____ Material for the task

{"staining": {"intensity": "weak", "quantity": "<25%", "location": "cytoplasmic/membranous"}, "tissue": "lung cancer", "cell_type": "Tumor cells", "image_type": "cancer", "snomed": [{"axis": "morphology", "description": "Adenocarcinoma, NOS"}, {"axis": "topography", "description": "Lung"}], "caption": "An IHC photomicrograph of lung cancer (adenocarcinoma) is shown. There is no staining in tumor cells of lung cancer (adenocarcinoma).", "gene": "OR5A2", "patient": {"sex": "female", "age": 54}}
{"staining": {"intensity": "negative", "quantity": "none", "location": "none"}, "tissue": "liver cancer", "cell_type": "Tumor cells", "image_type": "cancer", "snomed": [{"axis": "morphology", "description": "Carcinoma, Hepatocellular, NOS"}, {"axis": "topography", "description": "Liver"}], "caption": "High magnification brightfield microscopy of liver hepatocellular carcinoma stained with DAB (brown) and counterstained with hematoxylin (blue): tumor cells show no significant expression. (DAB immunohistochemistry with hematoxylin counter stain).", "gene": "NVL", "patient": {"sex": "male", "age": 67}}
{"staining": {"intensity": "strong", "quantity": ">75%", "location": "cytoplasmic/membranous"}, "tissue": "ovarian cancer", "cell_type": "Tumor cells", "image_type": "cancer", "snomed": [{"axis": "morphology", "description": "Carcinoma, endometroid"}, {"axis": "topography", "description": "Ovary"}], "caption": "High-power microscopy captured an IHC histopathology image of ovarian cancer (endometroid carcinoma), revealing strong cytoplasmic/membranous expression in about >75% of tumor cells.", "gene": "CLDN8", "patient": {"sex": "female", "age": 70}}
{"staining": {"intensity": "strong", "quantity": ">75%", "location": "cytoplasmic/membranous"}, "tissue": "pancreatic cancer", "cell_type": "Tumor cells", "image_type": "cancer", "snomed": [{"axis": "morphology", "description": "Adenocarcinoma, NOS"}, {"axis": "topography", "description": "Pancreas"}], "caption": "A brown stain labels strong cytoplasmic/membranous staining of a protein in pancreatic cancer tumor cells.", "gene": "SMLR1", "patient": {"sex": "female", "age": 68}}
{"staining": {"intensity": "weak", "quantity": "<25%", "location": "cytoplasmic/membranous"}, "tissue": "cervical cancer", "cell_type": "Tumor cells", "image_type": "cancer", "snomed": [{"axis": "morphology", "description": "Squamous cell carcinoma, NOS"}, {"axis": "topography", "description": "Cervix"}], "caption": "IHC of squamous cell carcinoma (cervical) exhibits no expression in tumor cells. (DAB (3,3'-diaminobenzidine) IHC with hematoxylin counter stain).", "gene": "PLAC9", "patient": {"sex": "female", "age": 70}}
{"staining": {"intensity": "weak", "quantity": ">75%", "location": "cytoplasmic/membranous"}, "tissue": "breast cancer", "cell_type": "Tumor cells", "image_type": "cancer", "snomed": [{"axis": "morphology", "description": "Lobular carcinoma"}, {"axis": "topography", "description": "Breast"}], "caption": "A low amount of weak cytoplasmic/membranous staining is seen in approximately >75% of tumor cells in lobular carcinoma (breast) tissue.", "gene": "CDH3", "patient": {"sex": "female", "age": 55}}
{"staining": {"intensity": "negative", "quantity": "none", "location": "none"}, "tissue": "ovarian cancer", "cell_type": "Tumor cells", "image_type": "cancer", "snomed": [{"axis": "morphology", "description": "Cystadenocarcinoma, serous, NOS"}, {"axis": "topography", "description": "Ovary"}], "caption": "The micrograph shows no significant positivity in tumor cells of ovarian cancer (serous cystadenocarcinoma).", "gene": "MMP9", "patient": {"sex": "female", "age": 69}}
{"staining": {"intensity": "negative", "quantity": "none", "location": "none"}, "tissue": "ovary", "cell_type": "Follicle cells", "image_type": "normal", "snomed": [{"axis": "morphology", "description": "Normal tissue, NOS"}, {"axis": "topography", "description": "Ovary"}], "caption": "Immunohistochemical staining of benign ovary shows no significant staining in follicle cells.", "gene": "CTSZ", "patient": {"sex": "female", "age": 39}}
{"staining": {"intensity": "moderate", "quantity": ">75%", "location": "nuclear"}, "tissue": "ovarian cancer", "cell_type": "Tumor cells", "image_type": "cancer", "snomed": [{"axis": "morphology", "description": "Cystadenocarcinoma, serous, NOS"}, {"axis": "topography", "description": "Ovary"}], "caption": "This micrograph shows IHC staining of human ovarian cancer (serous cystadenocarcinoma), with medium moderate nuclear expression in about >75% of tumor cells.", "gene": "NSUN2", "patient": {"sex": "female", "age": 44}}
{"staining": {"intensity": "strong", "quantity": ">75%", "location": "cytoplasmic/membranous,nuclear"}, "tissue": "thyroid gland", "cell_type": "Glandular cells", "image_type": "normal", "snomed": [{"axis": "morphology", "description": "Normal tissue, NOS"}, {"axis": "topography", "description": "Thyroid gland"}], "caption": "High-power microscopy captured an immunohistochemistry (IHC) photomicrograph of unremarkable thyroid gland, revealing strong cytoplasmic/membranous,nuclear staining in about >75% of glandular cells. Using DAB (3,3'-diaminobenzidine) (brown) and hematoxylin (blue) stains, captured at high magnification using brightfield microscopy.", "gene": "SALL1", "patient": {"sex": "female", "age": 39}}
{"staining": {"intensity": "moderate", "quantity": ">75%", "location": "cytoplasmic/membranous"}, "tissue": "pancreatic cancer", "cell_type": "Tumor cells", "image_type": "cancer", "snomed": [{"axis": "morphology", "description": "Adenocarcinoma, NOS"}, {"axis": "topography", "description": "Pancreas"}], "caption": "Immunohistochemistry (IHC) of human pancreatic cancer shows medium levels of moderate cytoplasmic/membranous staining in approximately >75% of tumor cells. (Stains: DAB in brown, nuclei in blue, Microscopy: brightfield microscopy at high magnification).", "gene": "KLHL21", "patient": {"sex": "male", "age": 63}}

________

Exercise description
Copy out the entries above again, keeping them exact.

Response
{"staining": {"intensity": "weak", "quantity": "<25%", "location": "cytoplasmic/membranous"}, "tissue": "lung cancer", "cell_type": "Tumor cells", "image_type": "cancer", "snomed": [{"axis": "morphology", "description": "Adenocarcinoma, NOS"}, {"axis": "topography", "description": "Lung"}], "caption": "An IHC photomicrograph of lung cancer (adenocarcinoma) is shown. There is no staining in tumor cells of lung cancer (adenocarcinoma).", "gene": "OR5A2", "patient": {"sex": "female", "age": 54}}
{"staining": {"intensity": "negative", "quantity": "none", "location": "none"}, "tissue": "liver cancer", "cell_type": "Tumor cells", "image_type": "cancer", "snomed": [{"axis": "morphology", "description": "Carcinoma, Hepatocellular, NOS"}, {"axis": "topography", "description": "Liver"}], "caption": "High magnification brightfield microscopy of liver hepatocellular carcinoma stained with DAB (brown) and counterstained with hematoxylin (blue): tumor cells show no significant expression. (DAB immunohistochemistry with hematoxylin counter stain).", "gene": "NVL", "patient": {"sex": "male", "age": 67}}
{"staining": {"intensity": "strong", "quantity": ">75%", "location": "cytoplasmic/membranous"}, "tissue": "ovarian cancer", "cell_type": "Tumor cells", "image_type": "cancer", "snomed": [{"axis": "morphology", "description": "Carcinoma, endometroid"}, {"axis": "topography", "description": "Ovary"}], "caption": "High-power microscopy captured an IHC histopathology image of ovarian cancer (endometroid carcinoma), revealing strong cytoplasmic/membranous expression in about >75% of tumor cells.", "gene": "CLDN8", "patient": {"sex": "female", "age": 70}}
{"staining": {"intensity": "strong", "quantity": ">75%", "location": "cytoplasmic/membranous"}, "tissue": "pancreatic cancer", "cell_type": "Tumor cells", "image_type": "cancer", "snomed": [{"axis": "morphology", "description": "Adenocarcinoma, NOS"}, {"axis": "topography", "description": "Pancreas"}], "caption": "A brown stain labels strong cytoplasmic/membranous staining of a protein in pancreatic cancer tumor cells.", "gene": "SMLR1", "patient": {"sex": "female", "age": 68}}
{"staining": {"intensity": "weak", "quantity": "<25%", "location": "cytoplasmic/membranous"}, "tissue": "cervical cancer", "cell_type": "Tumor cells", "image_type": "cancer", "snomed": [{"axis": "morphology", "description": "Squamous cell carcinoma, NOS"}, {"axis": "topography", "description": "Cervix"}], "caption": "IHC of squamous cell carcinoma (cervical) exhibits no expression in tumor cells. (DAB (3,3'-diaminobenzidine) IHC with hematoxylin counter stain).", "gene": "PLAC9", "patient": {"sex": "female", "age": 70}}
{"staining": {"intensity": "weak", "quantity": ">75%", "location": "cytoplasmic/membranous"}, "tissue": "breast cancer", "cell_type": "Tumor cells", "image_type": "cancer", "snomed": [{"axis": "morphology", "description": "Lobular carcinoma"}, {"axis": "topography", "description": "Breast"}], "caption": "A low amount of weak cytoplasmic/membranous staining is seen in approximately >75% of tumor cells in lobular carcinoma (breast) tissue.", "gene": "CDH3", "patient": {"sex": "female", "age": 55}}
{"staining": {"intensity": "negative", "quantity": "none", "location": "none"}, "tissue": "ovarian cancer", "cell_type": "Tumor cells", "image_type": "cancer", "snomed": [{"axis": "morphology", "description": "Cystadenocarcinoma, serous, NOS"}, {"axis": "topography", "description": "Ovary"}], "caption": "The micrograph shows no significant positivity in tumor cells of ovarian cancer (serous cystadenocarcinoma).", "gene": "MMP9", "patient": {"sex": "female", "age": 69}}
{"staining": {"intensity": "negative", "quantity": "none", "location": "none"}, "tissue": "ovary", "cell_type": "Follicle cells", "image_type": "normal", "snomed": [{"axis": "morphology", "description": "Normal tissue, NOS"}, {"axis": "topography", "description": "Ovary"}], "caption": "Immunohistochemical staining of benign ovary shows no significant staining in follicle cells.", "gene": "CTSZ", "patient": {"sex": "female", "age": 39}}
{"staining": {"intensity": "moderate", "quantity": ">75%", "location": "nuclear"}, "tissue": "ovarian cancer", "cell_type": "Tumor cells", "image_type": "cancer", "snomed": [{"axis": "morphology", "description": "Cystadenocarcinoma, serous, NOS"}, {"axis": "topography", "description": "Ovary"}], "caption": "This micrograph shows IHC staining of human ovarian cancer (serous cystadenocarcinoma), with medium moderate nuclear expression in about >75% of tumor cells.", "gene": "NSUN2", "patient": {"sex": "female", "age": 44}}
{"staining": {"intensity": "strong", "quantity": ">75%", "location": "cytoplasmic/membranous,nuclear"}, "tissue": "thyroid gland", "cell_type": "Glandular cells", "image_type": "normal", "snomed": [{"axis": "morphology", "description": "Normal tissue, NOS"}, {"axis": "topography", "description": "Thyroid gland"}], "caption": "High-power microscopy captured an immunohistochemistry (IHC) photomicrograph of unremarkable thyroid gland, revealing strong cytoplasmic/membranous,nuclear staining in about >75% of glandular cells. Using DAB (3,3'-diaminobenzidine) (brown) and hematoxylin (blue) stains, captured at high magnification using brightfield microscopy.", "gene": "SALL1", "patient": {"sex": "female", "age": 39}}
{"staining": {"intensity": "moderate", "quantity": ">75%", "location": "cytoplasmic/membranous"}, "tissue": "pancreatic cancer", "cell_type": "Tumor cells", "image_type": "cancer", "snomed": [{"axis": "morphology", "description": "Adenocarcinoma, NOS"}, {"axis": "topography", "description": "Pancreas"}], "caption": "Immunohistochemistry (IHC) of human pancreatic cancer shows medium levels of moderate cytoplasmic/membranous staining in approximately >75% of tumor cells. (Stains: DAB in brown, nuclei in blue, Microscopy: brightfield microscopy at high magnification).", "gene": "KLHL21", "patient": {"sex": "male", "age": 63}}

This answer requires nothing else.